The average ocean water chlorinity is about 19.2 per mille, giving an average salinity around 34.7 per mille. The Mediterranean Sea, where evaporation outpaces precipitation, runs saltier at 38 per mille. Salinity climbs where evaporation dominates and falls where rain prevails, and observations between 1950 and 2019 show salty regions growing saltier while fresh regions grow fresher.
Seawater carries dissolved oxygen, carbon dioxide, and nitrogen, all more soluble in colder water than warmer. Photosynthesis at the surface releases oxygen and consumes carbon dioxide, making the oceans a major carbon sink. As deep water circulates the globe, sinking organic matter decomposes, lowering oxygen and raising carbon dioxide and creating oxygen minimum zones.
The global mean surface pH now sits roughly between 8.05 and 8.08, slightly alkaline.
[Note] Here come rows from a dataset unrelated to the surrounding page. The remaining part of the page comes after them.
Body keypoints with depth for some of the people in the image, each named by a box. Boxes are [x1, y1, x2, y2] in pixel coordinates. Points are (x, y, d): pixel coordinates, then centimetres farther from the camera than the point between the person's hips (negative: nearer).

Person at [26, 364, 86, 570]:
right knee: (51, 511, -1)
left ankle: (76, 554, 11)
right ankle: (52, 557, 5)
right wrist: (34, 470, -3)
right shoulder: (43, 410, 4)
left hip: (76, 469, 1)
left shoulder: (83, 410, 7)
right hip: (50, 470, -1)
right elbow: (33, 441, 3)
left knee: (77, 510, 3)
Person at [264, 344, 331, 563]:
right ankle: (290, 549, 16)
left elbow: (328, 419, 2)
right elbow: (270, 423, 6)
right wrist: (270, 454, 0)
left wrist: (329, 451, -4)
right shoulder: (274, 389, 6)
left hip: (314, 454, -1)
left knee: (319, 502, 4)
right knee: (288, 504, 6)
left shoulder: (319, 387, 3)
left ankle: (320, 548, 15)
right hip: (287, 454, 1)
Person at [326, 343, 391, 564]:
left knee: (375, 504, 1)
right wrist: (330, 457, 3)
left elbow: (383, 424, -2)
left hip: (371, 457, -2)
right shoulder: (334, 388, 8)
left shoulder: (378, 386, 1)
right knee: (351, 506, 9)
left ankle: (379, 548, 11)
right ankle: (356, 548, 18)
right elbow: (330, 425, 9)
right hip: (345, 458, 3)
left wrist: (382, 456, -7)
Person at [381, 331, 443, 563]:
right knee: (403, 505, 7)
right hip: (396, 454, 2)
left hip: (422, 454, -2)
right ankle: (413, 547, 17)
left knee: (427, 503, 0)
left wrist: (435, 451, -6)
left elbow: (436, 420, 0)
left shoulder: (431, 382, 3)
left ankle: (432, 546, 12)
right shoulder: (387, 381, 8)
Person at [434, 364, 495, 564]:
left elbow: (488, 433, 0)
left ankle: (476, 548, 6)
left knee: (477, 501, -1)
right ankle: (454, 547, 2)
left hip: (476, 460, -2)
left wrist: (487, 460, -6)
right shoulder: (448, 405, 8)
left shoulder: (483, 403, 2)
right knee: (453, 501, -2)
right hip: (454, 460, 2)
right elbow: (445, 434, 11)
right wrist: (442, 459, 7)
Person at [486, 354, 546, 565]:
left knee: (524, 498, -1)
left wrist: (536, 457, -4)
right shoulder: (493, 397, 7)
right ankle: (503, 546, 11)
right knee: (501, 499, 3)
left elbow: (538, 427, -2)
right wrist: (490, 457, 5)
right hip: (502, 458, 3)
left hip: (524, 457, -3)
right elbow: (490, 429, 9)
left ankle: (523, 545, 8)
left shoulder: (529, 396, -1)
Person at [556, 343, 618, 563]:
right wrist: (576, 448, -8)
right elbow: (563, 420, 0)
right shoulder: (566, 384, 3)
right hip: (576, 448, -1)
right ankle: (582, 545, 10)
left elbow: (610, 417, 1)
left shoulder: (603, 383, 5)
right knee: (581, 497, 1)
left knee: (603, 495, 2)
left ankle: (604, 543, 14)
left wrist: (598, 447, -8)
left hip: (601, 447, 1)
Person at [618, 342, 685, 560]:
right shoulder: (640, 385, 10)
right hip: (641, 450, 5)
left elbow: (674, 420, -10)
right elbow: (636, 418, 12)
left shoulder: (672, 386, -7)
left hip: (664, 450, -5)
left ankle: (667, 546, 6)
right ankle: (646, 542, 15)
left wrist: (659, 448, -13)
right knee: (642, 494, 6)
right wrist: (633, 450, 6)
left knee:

It held near 8.2 across the past 300 million years, then fell from about 8.15 to 8.05 between 1950 and 2020 as atmospheric carbon dioxide passed 410 parts per million in 2020. This is ocean acidification, driven mainly by fossil fuel emissions. Elements linger for vastly different spans: chloride has a residence time of 100,000,000 years, while iron lasts only about 200 years.
The ocean is known to host over 230,000 species and may hold perhaps over two million. Life within it evolved 3 billion years before life on land. Most animal phyla have marine species, from sponges and corals to octopus, whales, and the seven species of sea turtles. Seabirds, penguins, and pelicans feed on marine animals and spend most of their lives on the water.
Many of the world's goods move by ship between seaports, especially across the Atlantic and around the Pacific Rim. Containerization, using standard lockable boxes on purpose-built ships, slashed shipping costs and fueled the rise of globalization in the mid-to-late 20th century. The biggest global commercial fishery targets anchovies, Alaska pollock, and tuna. A 2020 report by the FAO stated that in 2017-34 percent of the world's marine fish stocks were classified as overfished.
Protection is tightening. Marine protected areas guard the ecosystems humans depend on, and in 2021 a framework from 43 expert scientists let researchers evaluate their levels of protection. In March 2023, a legally binding High Seas Treaty was signed and adopted by all 193 United Nations Member States. Its central achievement is the power to create marine protected areas in international waters, opening the path to protect 30% of the oceans by 2030.